Как-то раз Ожешко пришла к Варваре и сказала:

– Мы с Женей поживем на даче, квартиру временно закроем. Вот рабочий телефон мужа на всякий случай.

– У вас же холодный домик! – воскликнула Варвара.

– Почему? Там печь имеется, – ответила Альбина, – будем топить.

Варвара вздрогнула, вспомнив про смерть сына Ожешко, она бы сама, случись в ее семье подобное несчастье, мигом продала злополучную избушку.

– Зачем же на зиму в деревню, где нет ни центрального водопровода, ни магистрального газа, ни канализации, перебираться? – вырвалось у нее. – Да и до службы далеко.

Альбина потупилась:

– Я беременна, врач велел мне до появления ребенка на воздухе пожить, все-таки возраст уже того, не юный!

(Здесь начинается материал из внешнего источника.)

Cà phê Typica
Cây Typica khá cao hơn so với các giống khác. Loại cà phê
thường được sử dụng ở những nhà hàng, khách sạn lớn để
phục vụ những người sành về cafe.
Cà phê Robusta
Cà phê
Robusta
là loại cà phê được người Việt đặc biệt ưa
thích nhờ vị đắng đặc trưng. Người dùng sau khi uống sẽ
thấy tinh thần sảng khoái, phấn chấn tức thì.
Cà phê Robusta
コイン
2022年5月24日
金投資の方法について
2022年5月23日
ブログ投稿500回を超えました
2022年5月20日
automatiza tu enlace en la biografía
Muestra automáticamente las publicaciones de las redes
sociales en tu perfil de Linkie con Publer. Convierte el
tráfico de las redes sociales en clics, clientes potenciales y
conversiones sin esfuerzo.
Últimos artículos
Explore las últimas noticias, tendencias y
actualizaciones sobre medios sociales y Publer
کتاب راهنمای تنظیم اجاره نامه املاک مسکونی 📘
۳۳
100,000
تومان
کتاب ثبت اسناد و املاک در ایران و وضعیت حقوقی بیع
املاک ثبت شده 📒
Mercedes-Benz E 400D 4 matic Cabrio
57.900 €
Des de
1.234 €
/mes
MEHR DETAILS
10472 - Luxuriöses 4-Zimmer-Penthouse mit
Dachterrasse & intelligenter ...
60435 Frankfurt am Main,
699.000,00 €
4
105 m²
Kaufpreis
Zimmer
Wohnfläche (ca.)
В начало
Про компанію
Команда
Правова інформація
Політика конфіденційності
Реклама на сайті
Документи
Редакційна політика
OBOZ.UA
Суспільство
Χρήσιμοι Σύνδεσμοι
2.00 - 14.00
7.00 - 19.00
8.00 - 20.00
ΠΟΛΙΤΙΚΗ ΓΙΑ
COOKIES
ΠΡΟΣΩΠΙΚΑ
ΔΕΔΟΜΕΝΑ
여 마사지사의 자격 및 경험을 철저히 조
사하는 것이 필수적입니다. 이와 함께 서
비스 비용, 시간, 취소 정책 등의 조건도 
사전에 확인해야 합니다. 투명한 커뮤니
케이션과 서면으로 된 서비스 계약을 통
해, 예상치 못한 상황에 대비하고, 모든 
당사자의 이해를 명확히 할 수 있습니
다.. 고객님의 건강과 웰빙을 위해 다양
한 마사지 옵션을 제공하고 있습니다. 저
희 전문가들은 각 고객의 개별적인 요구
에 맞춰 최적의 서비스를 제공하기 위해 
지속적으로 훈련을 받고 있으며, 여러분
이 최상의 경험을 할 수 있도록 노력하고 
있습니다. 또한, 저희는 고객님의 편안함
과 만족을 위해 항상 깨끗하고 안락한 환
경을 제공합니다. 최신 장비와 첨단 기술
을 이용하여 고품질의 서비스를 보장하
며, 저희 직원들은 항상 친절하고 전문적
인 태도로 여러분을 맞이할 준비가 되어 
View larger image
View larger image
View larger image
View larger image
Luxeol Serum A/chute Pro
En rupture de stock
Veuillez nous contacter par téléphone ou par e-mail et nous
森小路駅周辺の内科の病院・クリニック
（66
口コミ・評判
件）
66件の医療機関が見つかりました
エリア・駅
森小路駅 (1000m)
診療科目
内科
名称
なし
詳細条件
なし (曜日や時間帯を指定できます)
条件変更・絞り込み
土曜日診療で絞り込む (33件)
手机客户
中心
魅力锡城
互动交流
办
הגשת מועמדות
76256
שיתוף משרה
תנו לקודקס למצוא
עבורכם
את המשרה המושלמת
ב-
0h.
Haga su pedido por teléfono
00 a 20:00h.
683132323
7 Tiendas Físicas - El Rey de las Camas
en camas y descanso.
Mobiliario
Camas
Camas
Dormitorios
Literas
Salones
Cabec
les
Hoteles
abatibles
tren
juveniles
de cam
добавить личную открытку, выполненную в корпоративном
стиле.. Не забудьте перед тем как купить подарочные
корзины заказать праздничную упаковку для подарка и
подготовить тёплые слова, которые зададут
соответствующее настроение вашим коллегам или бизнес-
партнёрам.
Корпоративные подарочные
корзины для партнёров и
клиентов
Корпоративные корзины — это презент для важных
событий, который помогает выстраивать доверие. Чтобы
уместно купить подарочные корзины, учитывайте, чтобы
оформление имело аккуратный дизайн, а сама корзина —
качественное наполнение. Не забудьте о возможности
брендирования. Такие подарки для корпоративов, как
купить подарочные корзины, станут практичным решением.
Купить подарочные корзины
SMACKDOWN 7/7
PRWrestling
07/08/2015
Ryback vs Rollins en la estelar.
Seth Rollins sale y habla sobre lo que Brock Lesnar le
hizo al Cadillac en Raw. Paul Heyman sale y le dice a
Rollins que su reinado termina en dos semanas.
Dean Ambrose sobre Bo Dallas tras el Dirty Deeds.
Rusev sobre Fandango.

Варвара Михайловна всплеснула руками:

– Господи, как же тебя так угораздило!

Ожешко улыбнулась:

– Да это счастье просто, мы очень детей хотим, это Женина мечта.

Варвара прикусила губу, ей хотелось крикнуть: «Ни в коем случае не рожай! Бог троицу любит, двое первых деток умерли, и новому дорога в могилу».

Альбина оставила на столе записку с номером телефона и ушла. Домой она вернулась в марте, прижимая к себе кулек.

Онемевшие соседки даже не стали судачить, случившееся было за гранью их понимания. Евгений бегал по двору молодым скакуном, Альбина, как всегда, молчала, в семье снова появилась няня, мрачная, насупленная Настя, в свое время ухаживавшая за Валечкой.

Анастасия была довольно молода, но разговорчивостью не отличалась и гуляла с коляской в одиночестве. Если какая-нибудь из местных мамаш подкатывала к ней со своим младенцем, желая скоротать время в дружеской беседе, Настя молча отходила в сторону.

Павлика она никогда не оставляла одного, всегда держала при себе, в детский сад мальчика не отдали, в школу он практически не ходил, учителя прибегали на дом. Впрочем, осуждать родителей, потерявших до Павлика двоих детей, никто не стал.